Instructions for the task -> Copy the data precisely, character for character, and leave out every picture.
*** Opening of Data for the task ***
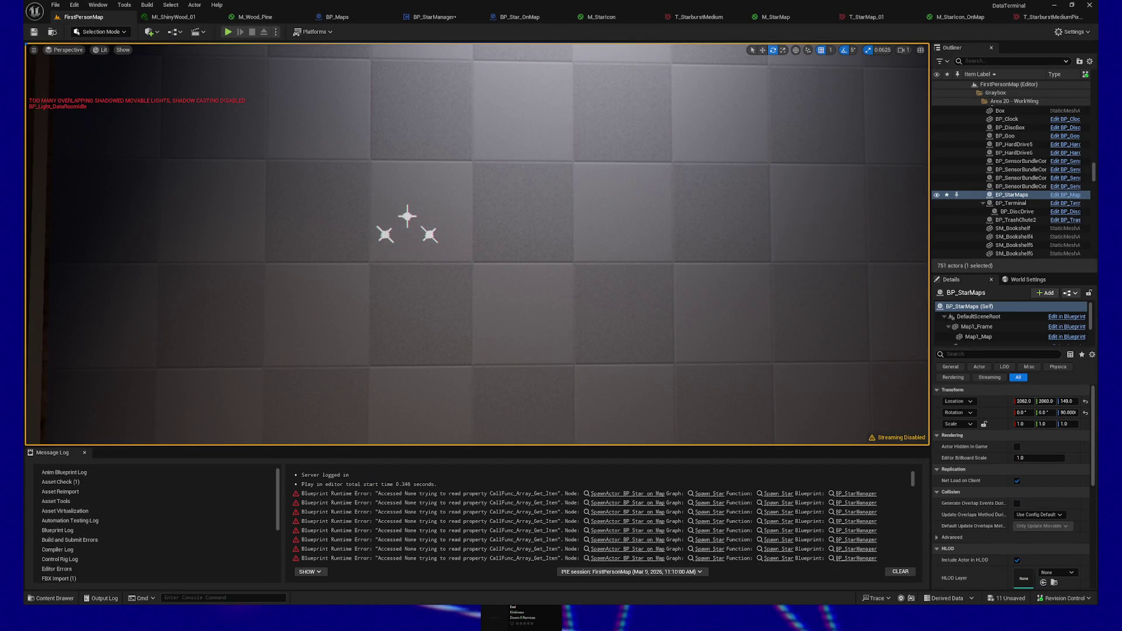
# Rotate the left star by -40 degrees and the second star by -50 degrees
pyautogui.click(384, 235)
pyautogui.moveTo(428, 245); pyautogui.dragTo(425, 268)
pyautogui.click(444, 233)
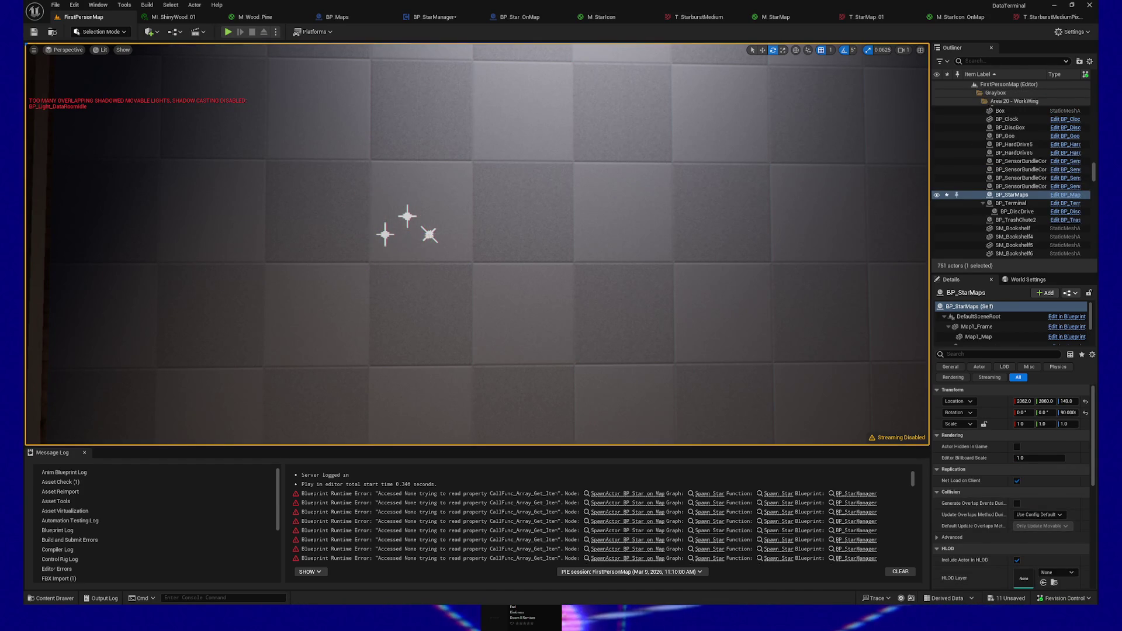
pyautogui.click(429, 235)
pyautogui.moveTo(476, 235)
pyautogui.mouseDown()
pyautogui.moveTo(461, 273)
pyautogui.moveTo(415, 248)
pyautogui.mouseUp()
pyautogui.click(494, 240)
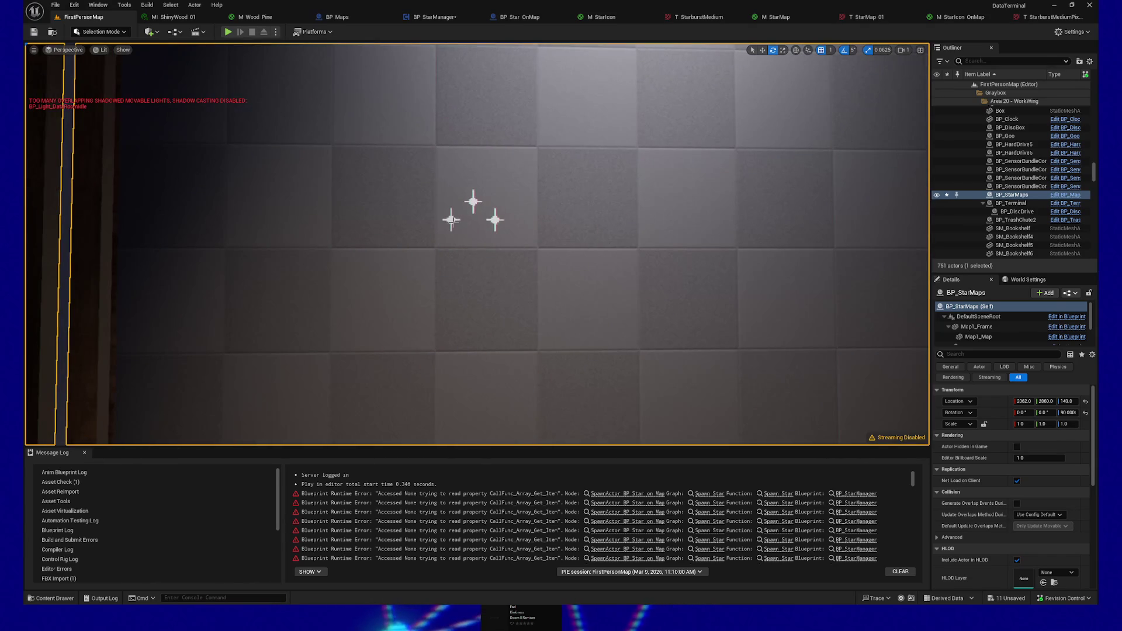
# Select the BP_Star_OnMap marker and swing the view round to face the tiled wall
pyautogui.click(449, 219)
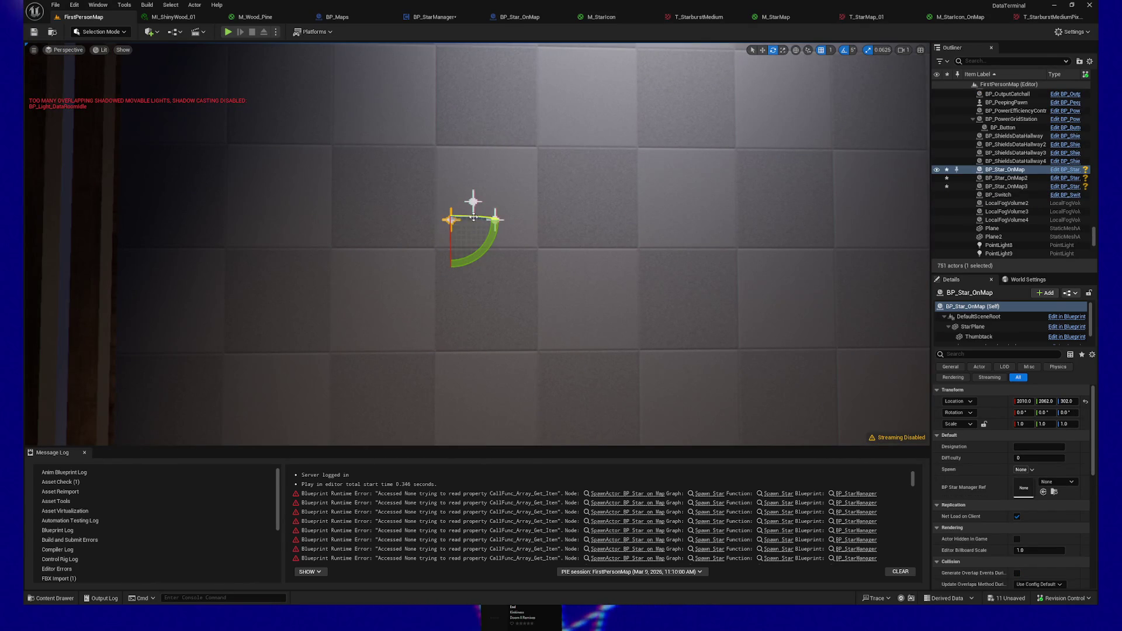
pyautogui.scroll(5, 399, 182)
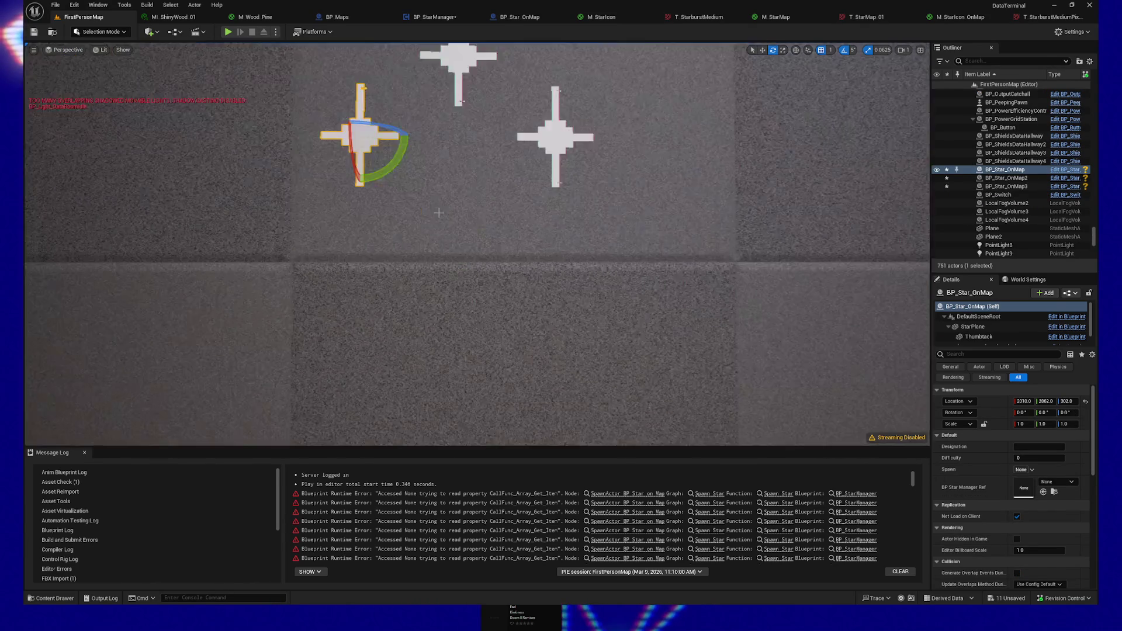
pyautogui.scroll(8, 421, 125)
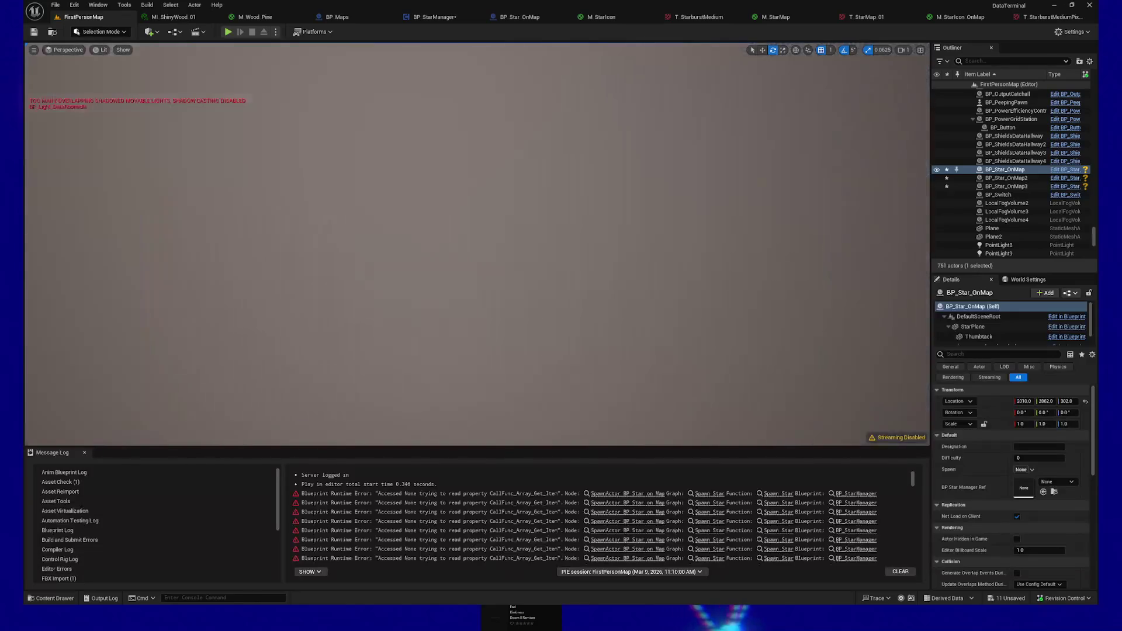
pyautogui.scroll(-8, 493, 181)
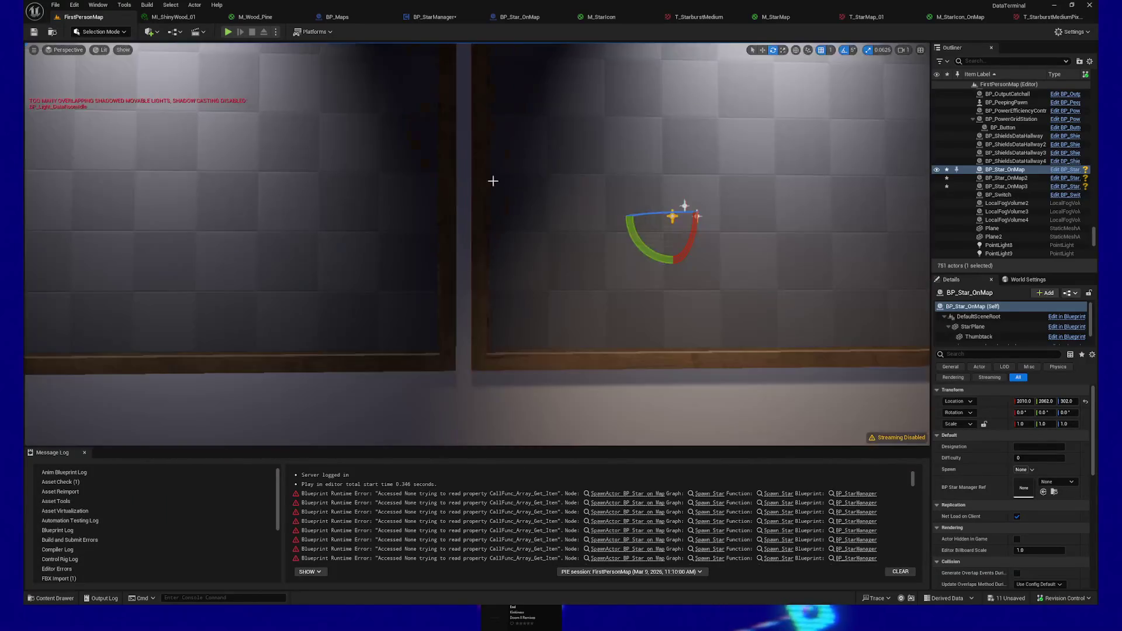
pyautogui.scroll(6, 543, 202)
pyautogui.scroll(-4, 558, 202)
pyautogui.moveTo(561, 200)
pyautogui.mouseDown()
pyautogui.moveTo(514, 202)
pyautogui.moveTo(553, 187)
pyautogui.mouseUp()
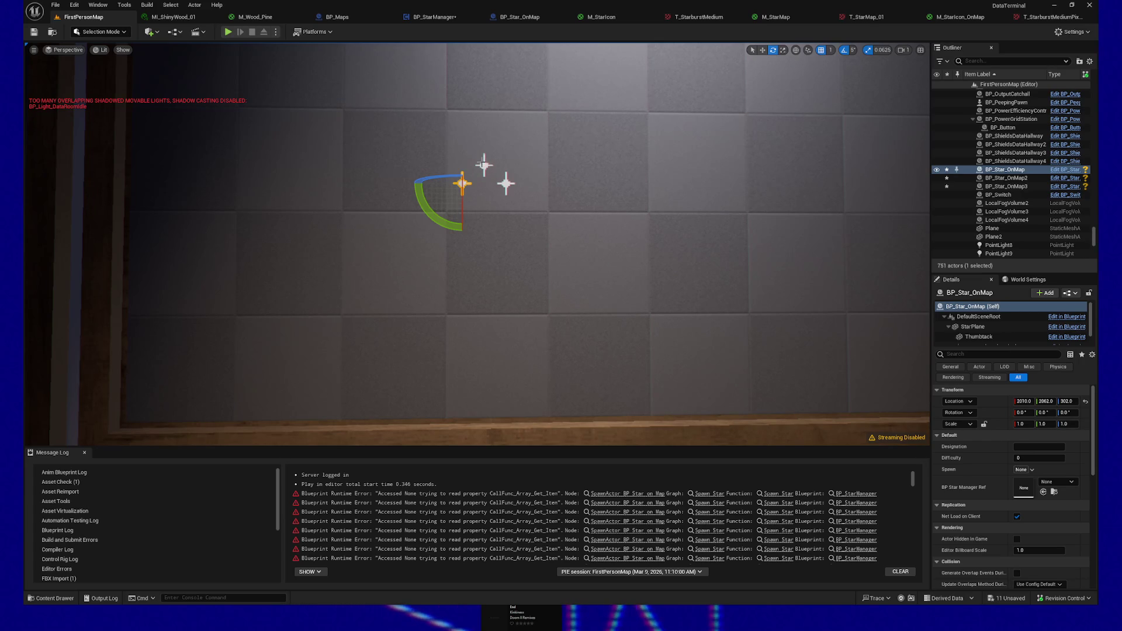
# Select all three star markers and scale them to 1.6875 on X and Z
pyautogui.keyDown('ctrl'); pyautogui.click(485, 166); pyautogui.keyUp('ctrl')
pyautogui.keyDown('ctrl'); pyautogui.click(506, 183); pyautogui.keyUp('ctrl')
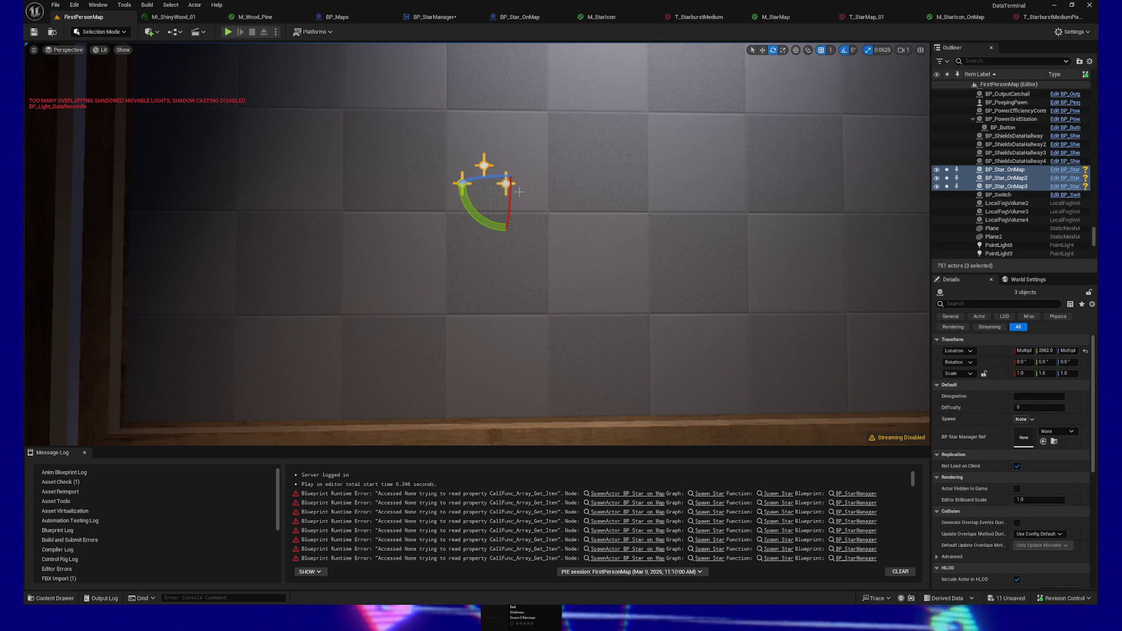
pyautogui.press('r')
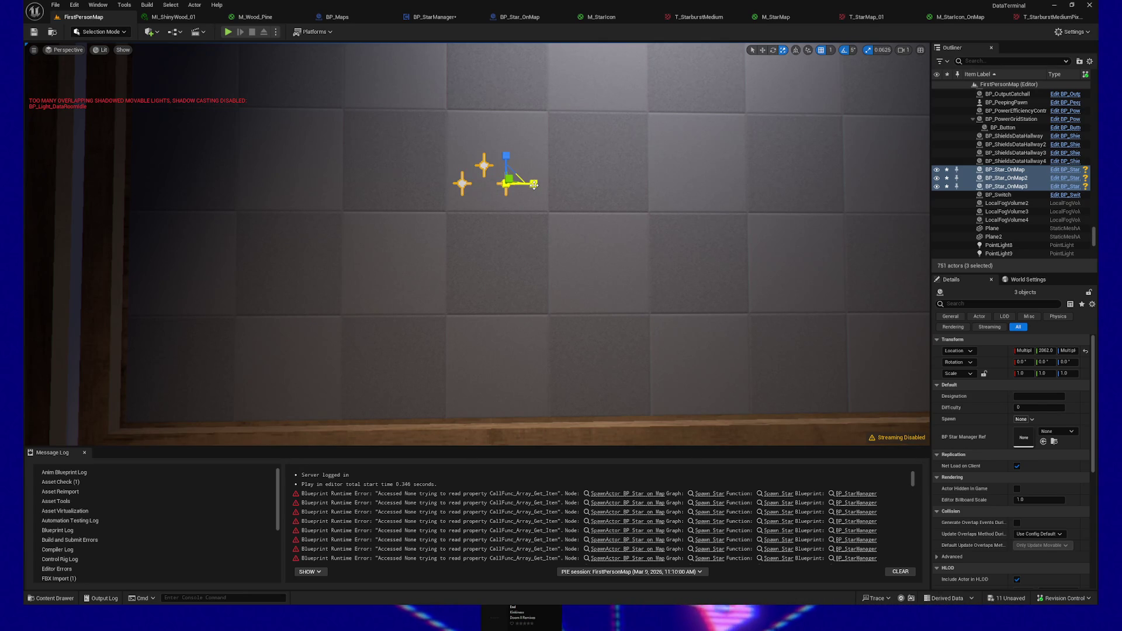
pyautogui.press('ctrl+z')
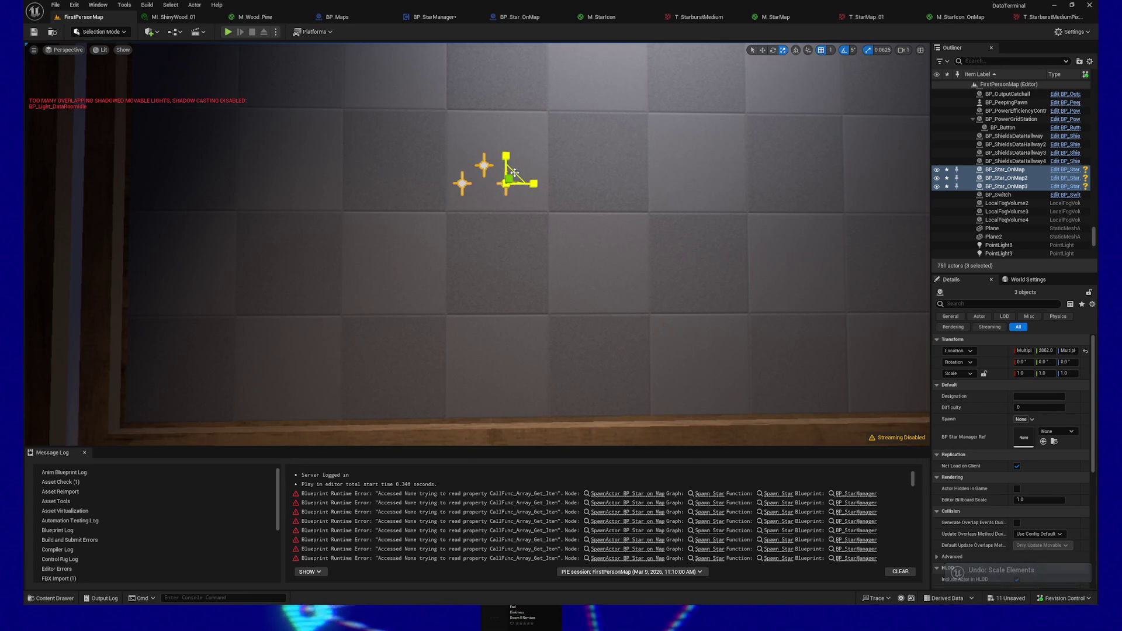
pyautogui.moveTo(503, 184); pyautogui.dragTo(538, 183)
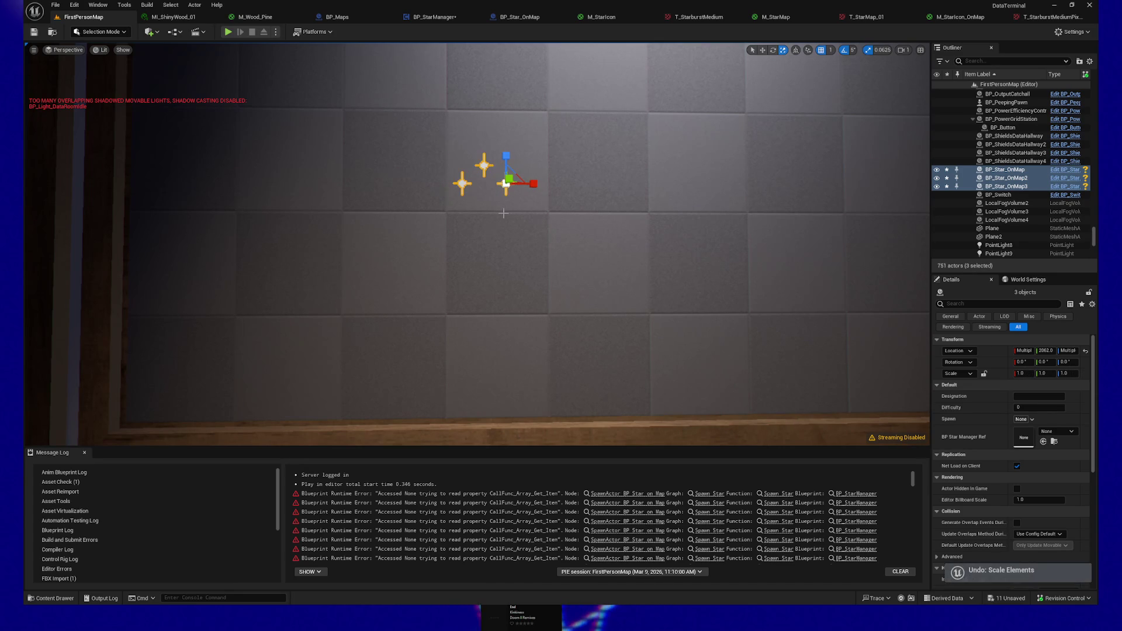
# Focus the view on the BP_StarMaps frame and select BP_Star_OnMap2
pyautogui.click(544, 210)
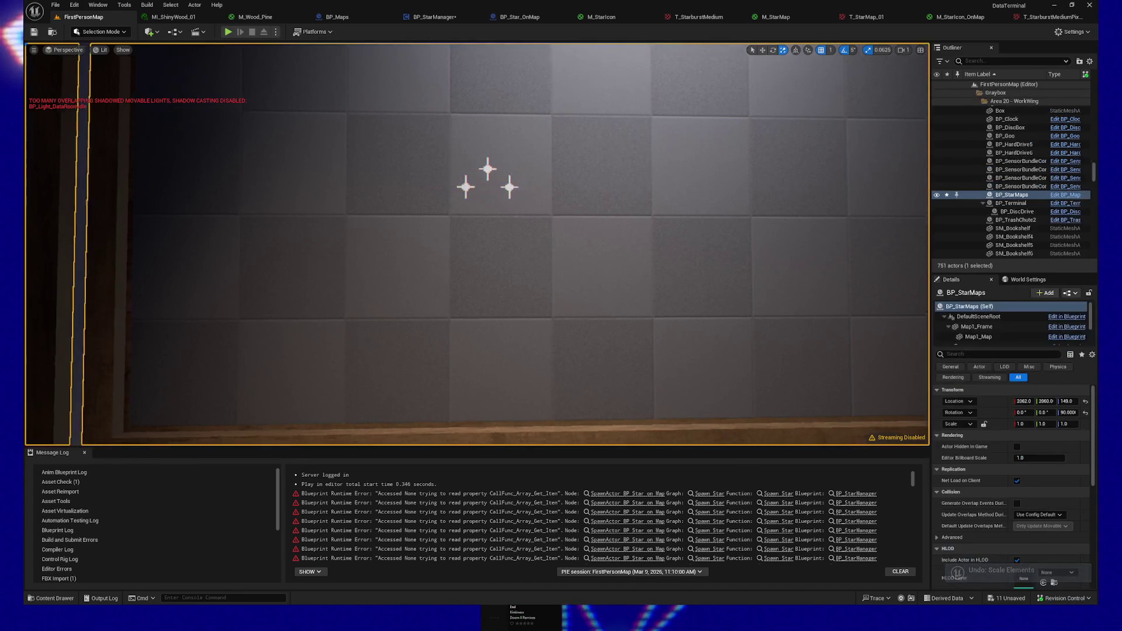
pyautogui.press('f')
*** Close of Data for the task ***
Written solution ->
# Rotate the left star by -40 degrees and the second star by -50 degrees
pyautogui.click(384, 235)
pyautogui.moveTo(428, 245); pyautogui.dragTo(425, 268)
pyautogui.click(444, 233)
pyautogui.click(429, 235)
pyautogui.moveTo(476, 235)
pyautogui.mouseDown()
pyautogui.moveTo(461, 273)
pyautogui.moveTo(415, 248)
pyautogui.mouseUp()
pyautogui.click(494, 240)
# Select the BP_Star_OnMap marker and swing the view round to face the tiled wall
pyautogui.click(449, 219)
pyautogui.scroll(5, 399, 182)
pyautogui.scroll(8, 421, 125)
pyautogui.scroll(-8, 493, 181)
pyautogui.scroll(6, 543, 202)
pyautogui.scroll(-4, 558, 202)
pyautogui.moveTo(561, 200)
pyautogui.mouseDown()
pyautogui.moveTo(514, 202)
pyautogui.moveTo(553, 187)
pyautogui.mouseUp()
# Select all three star markers and scale them to 1.6875 on X and Z
pyautogui.keyDown('ctrl'); pyautogui.click(485, 166); pyautogui.keyUp('ctrl')
pyautogui.keyDown('ctrl'); pyautogui.click(506, 183); pyautogui.keyUp('ctrl')
pyautogui.press('r')
pyautogui.press('ctrl+z')
pyautogui.moveTo(503, 184); pyautogui.dragTo(538, 183)
# Focus the view on the BP_StarMaps frame and select BP_Star_OnMap2
pyautogui.click(544, 210)
pyautogui.press('f')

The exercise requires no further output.